DIRECTIONS => The answer must consist of each line below that contains the word "پروژه", copied in full.

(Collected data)
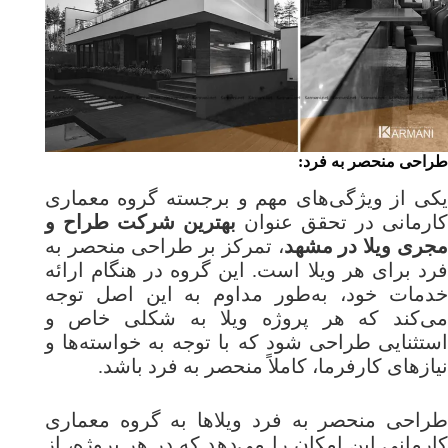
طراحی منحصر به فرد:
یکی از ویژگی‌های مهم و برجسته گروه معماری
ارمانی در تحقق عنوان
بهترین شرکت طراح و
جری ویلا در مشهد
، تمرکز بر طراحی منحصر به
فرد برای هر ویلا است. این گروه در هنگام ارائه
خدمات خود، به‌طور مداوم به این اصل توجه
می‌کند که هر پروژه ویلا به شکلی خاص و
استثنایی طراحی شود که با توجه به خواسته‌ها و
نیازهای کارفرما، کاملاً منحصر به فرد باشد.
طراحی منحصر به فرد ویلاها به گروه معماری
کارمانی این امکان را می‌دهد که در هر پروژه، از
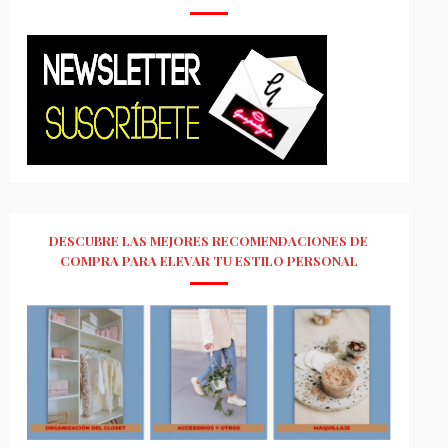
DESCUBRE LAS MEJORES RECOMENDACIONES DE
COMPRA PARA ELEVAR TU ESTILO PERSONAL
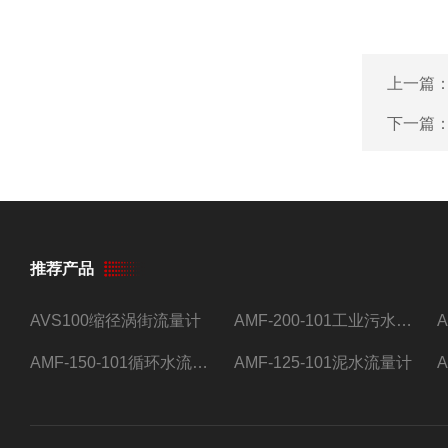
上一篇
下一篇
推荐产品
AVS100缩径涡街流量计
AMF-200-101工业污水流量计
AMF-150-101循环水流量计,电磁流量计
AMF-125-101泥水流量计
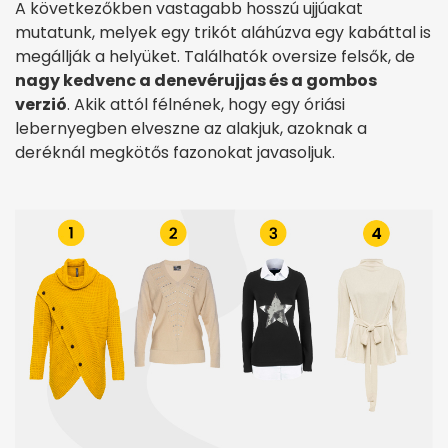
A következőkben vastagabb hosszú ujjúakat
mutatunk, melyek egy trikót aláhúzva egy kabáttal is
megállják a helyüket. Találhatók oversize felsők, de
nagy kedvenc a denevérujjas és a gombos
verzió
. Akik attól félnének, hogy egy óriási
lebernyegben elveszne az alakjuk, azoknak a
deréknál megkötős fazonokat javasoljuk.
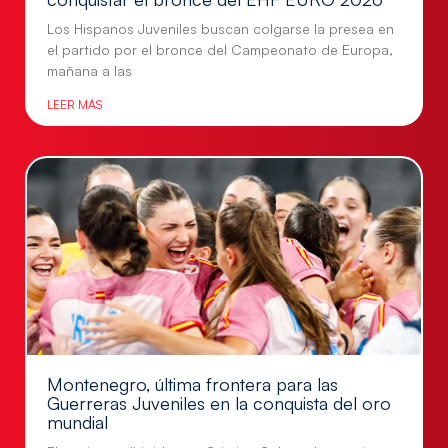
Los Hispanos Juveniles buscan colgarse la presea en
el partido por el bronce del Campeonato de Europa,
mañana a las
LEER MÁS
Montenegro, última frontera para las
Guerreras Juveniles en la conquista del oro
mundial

SOLUTION =>
می‌کند که هر پروژه ویلا به شکلی خاص و
کارمانی این امکان را می‌دهد که در هر پروژه، از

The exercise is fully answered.